RECORDS SUPPLIED —
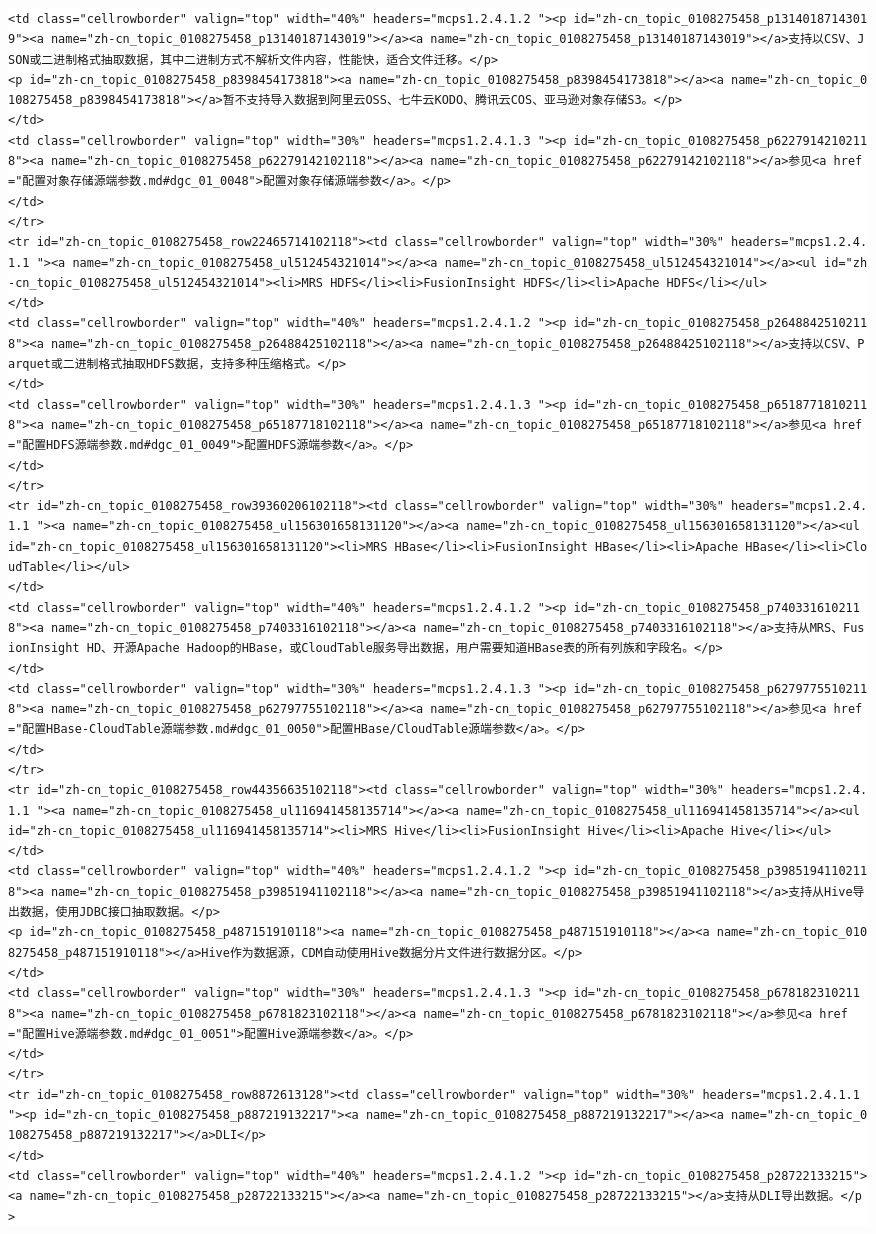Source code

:     <td class="cellrowborder" valign="top" width="40%" headers="mcps1.2.4.1.2 "><p id="zh-cn_topic_0108275458_p13140187143019"><a name="zh-cn_topic_0108275458_p13140187143019"></a><a name="zh-cn_topic_0108275458_p13140187143019"></a>支持以CSV、JSON或二进制格式抽取数据，其中二进制方式不解析文件内容，性能快，适合文件迁移。</p>
    <p id="zh-cn_topic_0108275458_p8398454173818"><a name="zh-cn_topic_0108275458_p8398454173818"></a><a name="zh-cn_topic_0108275458_p8398454173818"></a>暂不支持导入数据到阿里云OSS、七牛云KODO、腾讯云COS、亚马逊对象存储S3。</p>
    </td>
    <td class="cellrowborder" valign="top" width="30%" headers="mcps1.2.4.1.3 "><p id="zh-cn_topic_0108275458_p62279142102118"><a name="zh-cn_topic_0108275458_p62279142102118"></a><a name="zh-cn_topic_0108275458_p62279142102118"></a>参见<a href="配置对象存储源端参数.md#dgc_01_0048">配置对象存储源端参数</a>。</p>
    </td>
    </tr>
    <tr id="zh-cn_topic_0108275458_row22465714102118"><td class="cellrowborder" valign="top" width="30%" headers="mcps1.2.4.1.1 "><a name="zh-cn_topic_0108275458_ul512454321014"></a><a name="zh-cn_topic_0108275458_ul512454321014"></a><ul id="zh-cn_topic_0108275458_ul512454321014"><li>MRS HDFS</li><li>FusionInsight HDFS</li><li>Apache HDFS</li></ul>
    </td>
    <td class="cellrowborder" valign="top" width="40%" headers="mcps1.2.4.1.2 "><p id="zh-cn_topic_0108275458_p26488425102118"><a name="zh-cn_topic_0108275458_p26488425102118"></a><a name="zh-cn_topic_0108275458_p26488425102118"></a>支持以CSV、Parquet或二进制格式抽取HDFS数据，支持多种压缩格式。</p>
    </td>
    <td class="cellrowborder" valign="top" width="30%" headers="mcps1.2.4.1.3 "><p id="zh-cn_topic_0108275458_p65187718102118"><a name="zh-cn_topic_0108275458_p65187718102118"></a><a name="zh-cn_topic_0108275458_p65187718102118"></a>参见<a href="配置HDFS源端参数.md#dgc_01_0049">配置HDFS源端参数</a>。</p>
    </td>
    </tr>
    <tr id="zh-cn_topic_0108275458_row39360206102118"><td class="cellrowborder" valign="top" width="30%" headers="mcps1.2.4.1.1 "><a name="zh-cn_topic_0108275458_ul156301658131120"></a><a name="zh-cn_topic_0108275458_ul156301658131120"></a><ul id="zh-cn_topic_0108275458_ul156301658131120"><li>MRS HBase</li><li>FusionInsight HBase</li><li>Apache HBase</li><li>CloudTable</li></ul>
    </td>
    <td class="cellrowborder" valign="top" width="40%" headers="mcps1.2.4.1.2 "><p id="zh-cn_topic_0108275458_p7403316102118"><a name="zh-cn_topic_0108275458_p7403316102118"></a><a name="zh-cn_topic_0108275458_p7403316102118"></a>支持从MRS、FusionInsight HD、开源Apache Hadoop的HBase，或CloudTable服务导出数据，用户需要知道HBase表的所有列族和字段名。</p>
    </td>
    <td class="cellrowborder" valign="top" width="30%" headers="mcps1.2.4.1.3 "><p id="zh-cn_topic_0108275458_p62797755102118"><a name="zh-cn_topic_0108275458_p62797755102118"></a><a name="zh-cn_topic_0108275458_p62797755102118"></a>参见<a href="配置HBase-CloudTable源端参数.md#dgc_01_0050">配置HBase/CloudTable源端参数</a>。</p>
    </td>
    </tr>
    <tr id="zh-cn_topic_0108275458_row44356635102118"><td class="cellrowborder" valign="top" width="30%" headers="mcps1.2.4.1.1 "><a name="zh-cn_topic_0108275458_ul116941458135714"></a><a name="zh-cn_topic_0108275458_ul116941458135714"></a><ul id="zh-cn_topic_0108275458_ul116941458135714"><li>MRS Hive</li><li>FusionInsight Hive</li><li>Apache Hive</li></ul>
    </td>
    <td class="cellrowborder" valign="top" width="40%" headers="mcps1.2.4.1.2 "><p id="zh-cn_topic_0108275458_p39851941102118"><a name="zh-cn_topic_0108275458_p39851941102118"></a><a name="zh-cn_topic_0108275458_p39851941102118"></a>支持从Hive导出数据，使用JDBC接口抽取数据。</p>
    <p id="zh-cn_topic_0108275458_p487151910118"><a name="zh-cn_topic_0108275458_p487151910118"></a><a name="zh-cn_topic_0108275458_p487151910118"></a>Hive作为数据源，CDM自动使用Hive数据分片文件进行数据分区。</p>
    </td>
    <td class="cellrowborder" valign="top" width="30%" headers="mcps1.2.4.1.3 "><p id="zh-cn_topic_0108275458_p6781823102118"><a name="zh-cn_topic_0108275458_p6781823102118"></a><a name="zh-cn_topic_0108275458_p6781823102118"></a>参见<a href="配置Hive源端参数.md#dgc_01_0051">配置Hive源端参数</a>。</p>
    </td>
    </tr>
    <tr id="zh-cn_topic_0108275458_row8872613128"><td class="cellrowborder" valign="top" width="30%" headers="mcps1.2.4.1.1 "><p id="zh-cn_topic_0108275458_p887219132217"><a name="zh-cn_topic_0108275458_p887219132217"></a><a name="zh-cn_topic_0108275458_p887219132217"></a>DLI</p>
    </td>
    <td class="cellrowborder" valign="top" width="40%" headers="mcps1.2.4.1.2 "><p id="zh-cn_topic_0108275458_p28722133215"><a name="zh-cn_topic_0108275458_p28722133215"></a><a name="zh-cn_topic_0108275458_p28722133215"></a>支持从DLI导出数据。</p>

REQUIREMENT — Retype the data exactly as it stands, but keep the images out of your copy.

PROBLEM SOLUTION —
Source code

:     <td class="cellrowborder" valign="top" width="40%" headers="mcps1.2.4.1.2 "><p id="zh-cn_topic_0108275458_p13140187143019"><a name="zh-cn_topic_0108275458_p13140187143019"></a><a name="zh-cn_topic_0108275458_p13140187143019"></a>支持以CSV、JSON或二进制格式抽取数据，其中二进制方式不解析文件内容，性能快，适合文件迁移。</p>
    <p id="zh-cn_topic_0108275458_p8398454173818"><a name="zh-cn_topic_0108275458_p8398454173818"></a><a name="zh-cn_topic_0108275458_p8398454173818"></a>暂不支持导入数据到阿里云OSS、七牛云KODO、腾讯云COS、亚马逊对象存储S3。</p>
    </td>
    <td class="cellrowborder" valign="top" width="30%" headers="mcps1.2.4.1.3 "><p id="zh-cn_topic_0108275458_p62279142102118"><a name="zh-cn_topic_0108275458_p62279142102118"></a><a name="zh-cn_topic_0108275458_p62279142102118"></a>参见<a href="配置对象存储源端参数.md#dgc_01_0048">配置对象存储源端参数</a>。</p>
    </td>
    </tr>
    <tr id="zh-cn_topic_0108275458_row22465714102118"><td class="cellrowborder" valign="top" width="30%" headers="mcps1.2.4.1.1 "><a name="zh-cn_topic_0108275458_ul512454321014"></a><a name="zh-cn_topic_0108275458_ul512454321014"></a><ul id="zh-cn_topic_0108275458_ul512454321014"><li>MRS HDFS</li><li>FusionInsight HDFS</li><li>Apache HDFS</li></ul>
    </td>
    <td class="cellrowborder" valign="top" width="40%" headers="mcps1.2.4.1.2 "><p id="zh-cn_topic_0108275458_p26488425102118"><a name="zh-cn_topic_0108275458_p26488425102118"></a><a name="zh-cn_topic_0108275458_p26488425102118"></a>支持以CSV、Parquet或二进制格式抽取HDFS数据，支持多种压缩格式。</p>
    </td>
    <td class="cellrowborder" valign="top" width="30%" headers="mcps1.2.4.1.3 "><p id="zh-cn_topic_0108275458_p65187718102118"><a name="zh-cn_topic_0108275458_p65187718102118"></a><a name="zh-cn_topic_0108275458_p65187718102118"></a>参见<a href="配置HDFS源端参数.md#dgc_01_0049">配置HDFS源端参数</a>。</p>
    </td>
    </tr>
    <tr id="zh-cn_topic_0108275458_row39360206102118"><td class="cellrowborder" valign="top" width="30%" headers="mcps1.2.4.1.1 "><a name="zh-cn_topic_0108275458_ul156301658131120"></a><a name="zh-cn_topic_0108275458_ul156301658131120"></a><ul id="zh-cn_topic_0108275458_ul156301658131120"><li>MRS HBase</li><li>FusionInsight HBase</li><li>Apache HBase</li><li>CloudTable</li></ul>
    </td>
    <td class="cellrowborder" valign="top" width="40%" headers="mcps1.2.4.1.2 "><p id="zh-cn_topic_0108275458_p7403316102118"><a name="zh-cn_topic_0108275458_p7403316102118"></a><a name="zh-cn_topic_0108275458_p7403316102118"></a>支持从MRS、FusionInsight HD、开源Apache Hadoop的HBase，或CloudTable服务导出数据，用户需要知道HBase表的所有列族和字段名。</p>
    </td>
    <td class="cellrowborder" valign="top" width="30%" headers="mcps1.2.4.1.3 "><p id="zh-cn_topic_0108275458_p62797755102118"><a name="zh-cn_topic_0108275458_p62797755102118"></a><a name="zh-cn_topic_0108275458_p62797755102118"></a>参见<a href="配置HBase-CloudTable源端参数.md#dgc_01_0050">配置HBase/CloudTable源端参数</a>。</p>
    </td>
    </tr>
    <tr id="zh-cn_topic_0108275458_row44356635102118"><td class="cellrowborder" valign="top" width="30%" headers="mcps1.2.4.1.1 "><a name="zh-cn_topic_0108275458_ul116941458135714"></a><a name="zh-cn_topic_0108275458_ul116941458135714"></a><ul id="zh-cn_topic_0108275458_ul116941458135714"><li>MRS Hive</li><li>FusionInsight Hive</li><li>Apache Hive</li></ul>
    </td>
    <td class="cellrowborder" valign="top" width="40%" headers="mcps1.2.4.1.2 "><p id="zh-cn_topic_0108275458_p39851941102118"><a name="zh-cn_topic_0108275458_p39851941102118"></a><a name="zh-cn_topic_0108275458_p39851941102118"></a>支持从Hive导出数据，使用JDBC接口抽取数据。</p>
    <p id="zh-cn_topic_0108275458_p487151910118"><a name="zh-cn_topic_0108275458_p487151910118"></a><a name="zh-cn_topic_0108275458_p487151910118"></a>Hive作为数据源，CDM自动使用Hive数据分片文件进行数据分区。</p>
    </td>
    <td class="cellrowborder" valign="top" width="30%" headers="mcps1.2.4.1.3 "><p id="zh-cn_topic_0108275458_p6781823102118"><a name="zh-cn_topic_0108275458_p6781823102118"></a><a name="zh-cn_topic_0108275458_p6781823102118"></a>参见<a href="配置Hive源端参数.md#dgc_01_0051">配置Hive源端参数</a>。</p>
    </td>
    </tr>
    <tr id="zh-cn_topic_0108275458_row8872613128"><td class="cellrowborder" valign="top" width="30%" headers="mcps1.2.4.1.1 "><p id="zh-cn_topic_0108275458_p887219132217"><a name="zh-cn_topic_0108275458_p887219132217"></a><a name="zh-cn_topic_0108275458_p887219132217"></a>DLI</p>
    </td>
    <td class="cellrowborder" valign="top" width="40%" headers="mcps1.2.4.1.2 "><p id="zh-cn_topic_0108275458_p28722133215"><a name="zh-cn_topic_0108275458_p28722133215"></a><a name="zh-cn_topic_0108275458_p28722133215"></a>支持从DLI导出数据。</p>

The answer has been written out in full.